"You do talk like a book, and no error!" said the Duke. "I haven't ever heard you gas on like that before."
The bright particular star was discovered in Claude's easiest chair, with the precious volume in one hand, and a tall glass, nearly empty, in the other; the Impressionist was in the act of replacing the stopper in the whisky-decanter; and Claude accepted the somewhat redundant explanation, that they were making themselves at home, with every sign of approval. Nor was he slow in introducing his friends; but for once the Duke was refreshingly subdued, if not shy; and for the first few minutes the others had their heads together over the large-paper edition, for whose "decorations" the draftsman himself had not the least to say, where all admired. At length Claude passed the open volume to his cousin; needless to say it was open at the frontispiece; but the first and only thing that Jack saw was the author's name in red capitals on the title-page opposite.
"Claude Lafont!" he read out. "Why, you don't ever mean—to tell me—that's you, old brusher?"
Claude smiled and coloured.
"You an author!" continued the Duke in a wide-eyed wonder. "And you never told me! Well, no wonder you can talk like a book when you can write one, too! So this is your latest, is it?"
"The limited large-paper edition," said Claude. "Only seventy-five copies printed, and I sign them all. How does it strike you—physically, I mean?"

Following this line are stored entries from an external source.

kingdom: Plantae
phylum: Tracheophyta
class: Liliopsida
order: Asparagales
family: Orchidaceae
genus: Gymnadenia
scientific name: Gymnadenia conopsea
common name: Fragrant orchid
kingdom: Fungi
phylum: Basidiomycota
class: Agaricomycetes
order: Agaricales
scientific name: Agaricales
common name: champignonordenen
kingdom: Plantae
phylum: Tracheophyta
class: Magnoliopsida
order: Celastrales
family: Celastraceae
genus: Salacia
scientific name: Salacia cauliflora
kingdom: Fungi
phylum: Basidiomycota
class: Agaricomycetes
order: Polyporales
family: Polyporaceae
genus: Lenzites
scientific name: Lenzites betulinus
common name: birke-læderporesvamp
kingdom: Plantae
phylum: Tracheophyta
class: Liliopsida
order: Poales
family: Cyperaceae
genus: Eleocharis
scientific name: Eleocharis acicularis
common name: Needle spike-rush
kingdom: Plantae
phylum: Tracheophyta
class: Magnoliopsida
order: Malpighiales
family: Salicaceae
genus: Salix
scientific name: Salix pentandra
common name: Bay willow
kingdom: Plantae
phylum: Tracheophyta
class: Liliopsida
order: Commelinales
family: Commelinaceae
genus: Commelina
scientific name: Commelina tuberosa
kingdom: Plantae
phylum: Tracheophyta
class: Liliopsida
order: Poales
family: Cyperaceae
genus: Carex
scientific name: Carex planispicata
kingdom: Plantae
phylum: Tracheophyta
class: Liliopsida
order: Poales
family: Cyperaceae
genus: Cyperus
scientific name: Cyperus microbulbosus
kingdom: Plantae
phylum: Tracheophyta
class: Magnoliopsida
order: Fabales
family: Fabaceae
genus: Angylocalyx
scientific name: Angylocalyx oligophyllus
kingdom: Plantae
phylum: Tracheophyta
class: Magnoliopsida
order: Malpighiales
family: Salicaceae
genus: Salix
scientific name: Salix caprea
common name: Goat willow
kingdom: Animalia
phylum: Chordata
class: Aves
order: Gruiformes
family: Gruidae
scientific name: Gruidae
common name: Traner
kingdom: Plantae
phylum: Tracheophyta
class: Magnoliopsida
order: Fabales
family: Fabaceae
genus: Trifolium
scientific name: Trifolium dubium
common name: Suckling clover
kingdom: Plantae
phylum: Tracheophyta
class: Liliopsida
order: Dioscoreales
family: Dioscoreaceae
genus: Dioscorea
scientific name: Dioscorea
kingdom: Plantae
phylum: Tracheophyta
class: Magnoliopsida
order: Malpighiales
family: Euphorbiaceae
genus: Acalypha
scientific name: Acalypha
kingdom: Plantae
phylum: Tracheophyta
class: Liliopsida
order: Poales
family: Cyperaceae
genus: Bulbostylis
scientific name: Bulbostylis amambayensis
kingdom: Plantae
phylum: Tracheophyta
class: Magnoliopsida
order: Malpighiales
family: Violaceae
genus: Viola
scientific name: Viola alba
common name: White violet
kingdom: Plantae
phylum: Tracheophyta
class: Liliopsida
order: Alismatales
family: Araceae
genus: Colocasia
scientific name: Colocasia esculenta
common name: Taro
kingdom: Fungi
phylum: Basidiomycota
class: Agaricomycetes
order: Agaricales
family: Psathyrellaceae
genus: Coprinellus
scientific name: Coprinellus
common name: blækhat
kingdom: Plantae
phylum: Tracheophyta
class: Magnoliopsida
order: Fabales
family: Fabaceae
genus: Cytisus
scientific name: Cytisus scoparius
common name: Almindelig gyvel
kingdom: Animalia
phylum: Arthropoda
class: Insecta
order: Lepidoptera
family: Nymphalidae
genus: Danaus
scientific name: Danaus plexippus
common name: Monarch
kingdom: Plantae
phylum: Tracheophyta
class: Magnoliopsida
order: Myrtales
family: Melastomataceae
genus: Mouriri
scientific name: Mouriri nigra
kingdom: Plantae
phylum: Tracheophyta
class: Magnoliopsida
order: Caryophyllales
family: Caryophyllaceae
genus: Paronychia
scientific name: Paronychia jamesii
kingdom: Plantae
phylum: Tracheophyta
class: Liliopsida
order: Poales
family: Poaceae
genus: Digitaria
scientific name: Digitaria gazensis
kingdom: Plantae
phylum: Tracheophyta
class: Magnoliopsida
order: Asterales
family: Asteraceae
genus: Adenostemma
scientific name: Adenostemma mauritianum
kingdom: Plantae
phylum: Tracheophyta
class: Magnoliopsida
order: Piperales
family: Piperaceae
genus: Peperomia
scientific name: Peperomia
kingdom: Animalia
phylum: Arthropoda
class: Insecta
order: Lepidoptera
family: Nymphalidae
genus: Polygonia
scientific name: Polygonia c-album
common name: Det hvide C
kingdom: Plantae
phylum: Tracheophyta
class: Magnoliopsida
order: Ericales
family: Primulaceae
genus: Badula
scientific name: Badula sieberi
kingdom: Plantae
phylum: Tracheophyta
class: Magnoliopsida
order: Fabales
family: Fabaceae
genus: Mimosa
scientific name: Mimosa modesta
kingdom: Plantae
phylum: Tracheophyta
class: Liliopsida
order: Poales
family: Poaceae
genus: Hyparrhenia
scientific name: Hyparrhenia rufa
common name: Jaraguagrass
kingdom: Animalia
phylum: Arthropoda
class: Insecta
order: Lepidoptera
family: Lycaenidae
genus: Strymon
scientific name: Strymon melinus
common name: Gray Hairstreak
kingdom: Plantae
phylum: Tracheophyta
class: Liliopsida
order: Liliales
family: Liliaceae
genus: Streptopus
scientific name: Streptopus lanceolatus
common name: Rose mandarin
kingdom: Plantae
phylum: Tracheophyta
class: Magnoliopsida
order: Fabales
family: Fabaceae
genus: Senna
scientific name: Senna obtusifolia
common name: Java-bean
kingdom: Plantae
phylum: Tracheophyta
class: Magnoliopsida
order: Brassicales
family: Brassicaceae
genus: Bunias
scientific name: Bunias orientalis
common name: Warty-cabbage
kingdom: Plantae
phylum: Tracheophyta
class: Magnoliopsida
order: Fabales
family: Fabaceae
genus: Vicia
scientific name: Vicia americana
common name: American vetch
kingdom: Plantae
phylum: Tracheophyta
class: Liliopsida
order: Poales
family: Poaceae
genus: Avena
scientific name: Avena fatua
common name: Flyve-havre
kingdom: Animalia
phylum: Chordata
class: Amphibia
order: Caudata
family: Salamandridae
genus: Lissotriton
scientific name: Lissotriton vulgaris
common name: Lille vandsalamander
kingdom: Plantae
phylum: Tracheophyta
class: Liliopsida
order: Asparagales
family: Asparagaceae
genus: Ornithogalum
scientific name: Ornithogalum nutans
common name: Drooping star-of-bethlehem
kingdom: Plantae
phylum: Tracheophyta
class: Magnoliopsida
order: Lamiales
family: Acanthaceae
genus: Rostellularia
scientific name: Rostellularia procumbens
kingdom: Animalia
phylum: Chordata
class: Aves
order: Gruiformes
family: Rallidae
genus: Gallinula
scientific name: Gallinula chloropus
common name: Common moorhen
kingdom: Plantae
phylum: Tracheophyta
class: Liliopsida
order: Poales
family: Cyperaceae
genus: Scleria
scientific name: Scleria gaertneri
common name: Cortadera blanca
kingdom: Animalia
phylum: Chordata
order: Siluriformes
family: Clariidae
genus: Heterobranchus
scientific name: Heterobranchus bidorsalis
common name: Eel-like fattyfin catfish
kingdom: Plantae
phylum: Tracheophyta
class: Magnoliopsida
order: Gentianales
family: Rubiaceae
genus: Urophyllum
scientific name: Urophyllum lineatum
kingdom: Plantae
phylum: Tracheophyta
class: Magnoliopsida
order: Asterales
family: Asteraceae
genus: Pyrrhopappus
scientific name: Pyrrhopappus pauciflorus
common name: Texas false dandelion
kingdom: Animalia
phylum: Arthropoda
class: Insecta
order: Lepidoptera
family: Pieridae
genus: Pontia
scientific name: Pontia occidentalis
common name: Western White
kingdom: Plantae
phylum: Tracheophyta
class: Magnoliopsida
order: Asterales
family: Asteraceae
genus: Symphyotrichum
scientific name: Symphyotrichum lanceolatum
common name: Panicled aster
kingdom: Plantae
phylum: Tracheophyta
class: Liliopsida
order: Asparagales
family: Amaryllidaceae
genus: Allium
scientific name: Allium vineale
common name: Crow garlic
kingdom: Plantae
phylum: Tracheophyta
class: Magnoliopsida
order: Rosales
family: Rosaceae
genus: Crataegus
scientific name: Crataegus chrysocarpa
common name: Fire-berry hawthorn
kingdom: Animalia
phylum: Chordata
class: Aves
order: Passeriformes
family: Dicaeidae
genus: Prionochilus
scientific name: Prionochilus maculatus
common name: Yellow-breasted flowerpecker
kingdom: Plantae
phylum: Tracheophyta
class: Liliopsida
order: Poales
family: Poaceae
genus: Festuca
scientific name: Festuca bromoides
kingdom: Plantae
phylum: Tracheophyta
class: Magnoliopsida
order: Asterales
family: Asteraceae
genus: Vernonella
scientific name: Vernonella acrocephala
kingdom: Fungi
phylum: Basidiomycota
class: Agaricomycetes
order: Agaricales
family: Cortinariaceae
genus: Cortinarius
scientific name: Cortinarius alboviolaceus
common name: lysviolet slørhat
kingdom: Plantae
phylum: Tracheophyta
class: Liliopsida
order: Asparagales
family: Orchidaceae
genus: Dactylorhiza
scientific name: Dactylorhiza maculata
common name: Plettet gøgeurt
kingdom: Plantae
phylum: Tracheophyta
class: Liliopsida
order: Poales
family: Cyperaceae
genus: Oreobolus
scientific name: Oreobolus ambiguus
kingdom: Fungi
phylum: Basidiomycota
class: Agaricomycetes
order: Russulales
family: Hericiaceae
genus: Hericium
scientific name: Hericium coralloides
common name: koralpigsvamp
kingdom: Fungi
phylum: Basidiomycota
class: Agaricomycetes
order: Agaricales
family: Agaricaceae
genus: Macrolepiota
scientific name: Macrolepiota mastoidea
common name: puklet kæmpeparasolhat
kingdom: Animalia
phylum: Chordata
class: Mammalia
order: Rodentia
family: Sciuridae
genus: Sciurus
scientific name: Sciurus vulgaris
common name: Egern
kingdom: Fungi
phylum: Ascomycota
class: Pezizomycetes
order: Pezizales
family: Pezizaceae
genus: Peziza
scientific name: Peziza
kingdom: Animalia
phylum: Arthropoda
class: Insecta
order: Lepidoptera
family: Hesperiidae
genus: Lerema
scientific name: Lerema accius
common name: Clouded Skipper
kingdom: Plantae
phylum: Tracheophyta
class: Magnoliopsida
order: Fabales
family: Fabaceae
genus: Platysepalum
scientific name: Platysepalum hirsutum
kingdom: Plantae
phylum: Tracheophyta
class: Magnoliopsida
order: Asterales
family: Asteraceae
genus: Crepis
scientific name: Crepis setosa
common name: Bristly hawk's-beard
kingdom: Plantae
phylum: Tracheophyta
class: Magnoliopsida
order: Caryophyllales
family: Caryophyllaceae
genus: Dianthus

"'Physically' is quite pleasing," murmured Stubbs; and Claude helped him to more whisky.
Jack looked at the book. The back was of a pale brown cardboard; the type had a curious, olden air about it; the paper was thick, and its edges elaborately ragged. The Duke asked if it was a new book. It looked to him a hundred years old, he said, and discovered that he had paid a pretty compliment unawares.
"There's one thing, however," he added: "we could chop leaves as well as that in the back-blocks!"
The Impressionist grinned; his friend drank deep, with a corrugated brow; the poet expounded the beauties of the rough edge, and Jack gave him back his book.